Load Testing Is Not Optional: A Guide to Not Discovering Limits in Production

Every service has a capacity limit. Every. Single. One. The question is not whether your service will break under sufficient load — it's whether you know the number before your users discover it for you.

Load testing answers two questions: at what load does the system degrade, and how does it degrade? Graceful degradation (increased latency, then rejection) is acceptable. Cascading failure is not.

1. The Three Metrics That Matter Under Load

Throughput (RPS): How many requests per second are you handling?
Latency (p50, p90, p99): What does response time look like at the percentiles? The mean is a lie; the p99 is what your worst users experience.
Error rate: Percentage of requests returning 5xx or timing out.

Establish baseline values at low load. The deviation from baseline as load increases tells you where headroom ends.

2. k6 for Load Tests That Aren't Painful to Write

k6 scripts are JavaScript. They run outside your application. They simulate real user scenarios.

import http from "k6/http";
import { check, sleep } from "k6";

export const options = {
  stages: [
    { duration: "2m", target: 100 }, // Ramp up to 100 users
    { duration: "5m", target: 100 }, // Hold at 100 users
    { duration: "2m", target: 500 }, // Ramp to 500 users
    { duration: "5m", target: 500 }, // Hold at 500 users (stress zone)
    { duration: "2m", target: 0 }, // Ramp down
  ],
  thresholds: {
    http_req_duration: ["p95<500"], // 95% of requests under 500ms
    http_req_failed: ["rate<0.01"], // Error rate under 1%
  },
};

export default function () {
  const res = http.get("https://api.example.com/orders", {
    headers: { Authorization: `Bearer ${__ENV.API_TOKEN}` },
  });

  check(res, {
    "status is 200": (r) => r.status === 200,
    "response time < 500ms": (r) => r.timings.duration < 500,
  });

  sleep(1);
}

Run it. Watch the p99 latency curve. Find the inflection point where latency starts climbing faster than throughput. That's your capacity boundary.
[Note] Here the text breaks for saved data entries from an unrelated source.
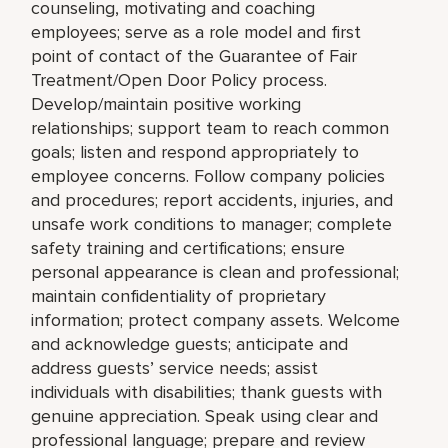
counseling, motivating and coaching
employees; serve as a role model and first
point of contact of the Guarantee of Fair
Treatment/Open Door Policy process.
Develop/maintain positive working
relationships; support team to reach common
goals; listen and respond appropriately to
employee concerns. Follow company policies
and procedures; report accidents, injuries, and
unsafe work conditions to manager; complete
safety training and certifications; ensure
personal appearance is clean and professional;
maintain confidentiality of proprietary
information; protect company assets. Welcome
and acknowledge guests; anticipate and
address guests’ service needs; assist
individuals with disabilities; thank guests with
genuine appreciation. Speak using clear and
professional language; prepare and review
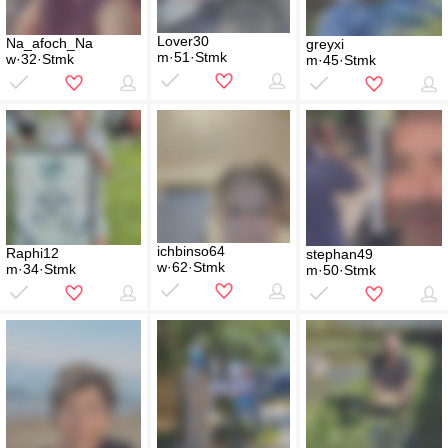
Lover30
Na_afoch_Na
greyxi
m·51·Stmk
w·32·Stmk
m·45·Stmk
ichbinso64
Raphi12
stephan49
w·62·Stmk
m·34·Stmk
m·50·Stmk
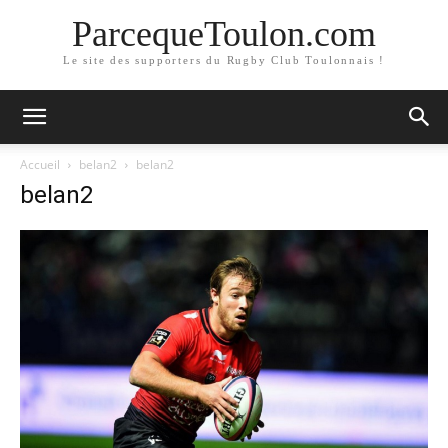
ParcequeToulon.com
Le site des supporters du Rugby Club Toulonnais !
Accueil
belan2
belan2
belan2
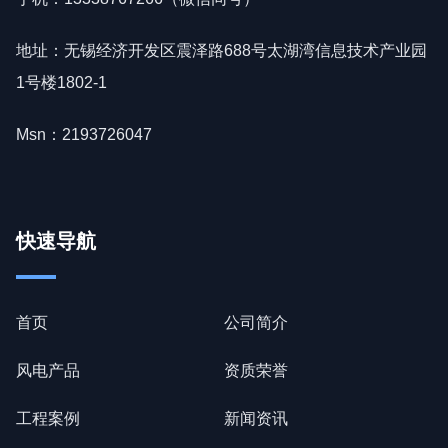
地址：无锡经济开发区震泽路688号太湖湾信息技术产业园
1号楼1802-1
Msn：2193726047
快速导航
首页
公司简介
风电产品
资质荣誉
工程案例
新闻资讯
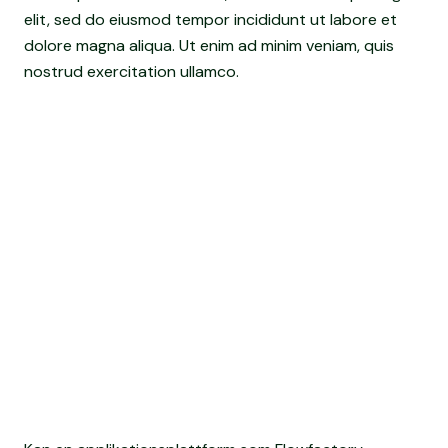
elit, sed do eiusmod tempor incididunt ut labore et
dolore magna aliqua. Ut enim ad minim veniam, quis
nostrud exercitation ullamco.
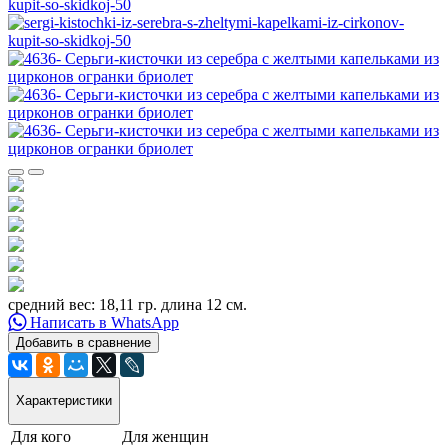
средний вес: 18,11 гр. длина 12 см.
Написать в WhatsApp
Добавить в сравнение
Характеристики
Для кого
Для женщин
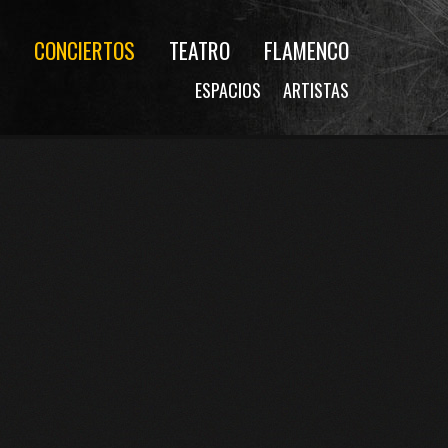
CONCIERTOS
TEATRO
FLAMENCO
ESPACIOS
ARTISTAS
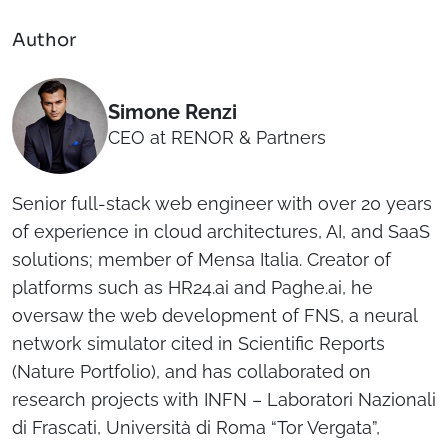
Author
Simone Renzi
CEO at RENOR & Partners
Senior full-stack web engineer with over 20 years
of experience in cloud architectures, AI, and SaaS
solutions; member of Mensa Italia. Creator of
platforms such as HR24.ai and Paghe.ai, he
oversaw the web development of FNS, a neural
network simulator cited in Scientific Reports
(Nature Portfolio), and has collaborated on
research projects with INFN – Laboratori Nazionali
di Frascati, Università di Roma “Tor Vergata”,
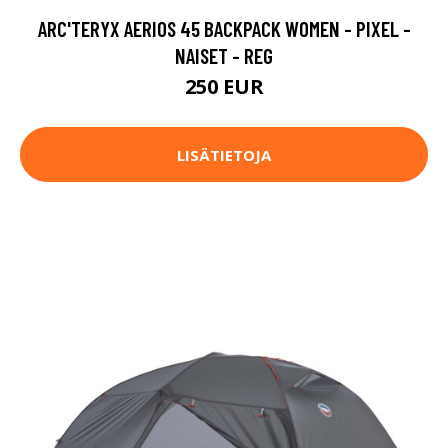
ARC'TERYX AERIOS 45 BACKPACK WOMEN - PIXEL -
NAISET - REG
250 EUR
LISÄTIETOJA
3. Understand What Breaks First

Load tests find bottlenecks. The first bottleneck is rarely the application code. It's usually:

Database connection pool exhaustion:

# Connection pool size: 20
# 500 concurrent requests each holding a connection for 200ms
# 500 * 0.2s = 100 connection-seconds/second needed
# Pool supplies: 20 connections → approximately 100 RPS max

This is math, not magic. Size your connection pool based on your concurrency requirements and your database's per-connection overhead.

Downstream service timeouts cascading upstream: Service A calls Service B. Service B is slow. Service A queues requests waiting on Service B. Service A's threads/goroutines exhaust. Service A is now also slow. Every caller of Service A is now also slow. This is a cascade and it started with Service B having no circuit breaker.

4. Circuit Breakers: The Avalanche Prevention Device

A circuit breaker monitors calls to a downstream service and trips open after a failure threshold, short-circuiting calls fast instead of letting them queue and timeout:

cb := gobreaker.NewCircuitBreaker(gobreaker.Settings{
    Name:        "inventory-service",
    MaxRequests: 3,
    Interval:    10 * time.Second,
    Timeout:     30 * time.Second,
    ReadyToTrip: func(counts gobreaker.Counts) bool {
        return counts.ConsecutiveFailures > 5
    },
})

result, err := cb.Execute(func() (interface{}, error) {
    return inventoryClient.CheckStock(ctx, itemID)
})

When the breaker is open, calls fail fast with a known error — not after a 30-second timeout. Your upstream can then serve a degraded response instead of waiting for a timeout that never comes.

Conclusion

Load test before launch. Load test after significant changes. Set throughput and latency thresholds as part of your definition of done. Know your limits before your users become your load test.

Production is not a load test environment. It just gets used as one by teams that don't have a better option.

Be the team that has a better option.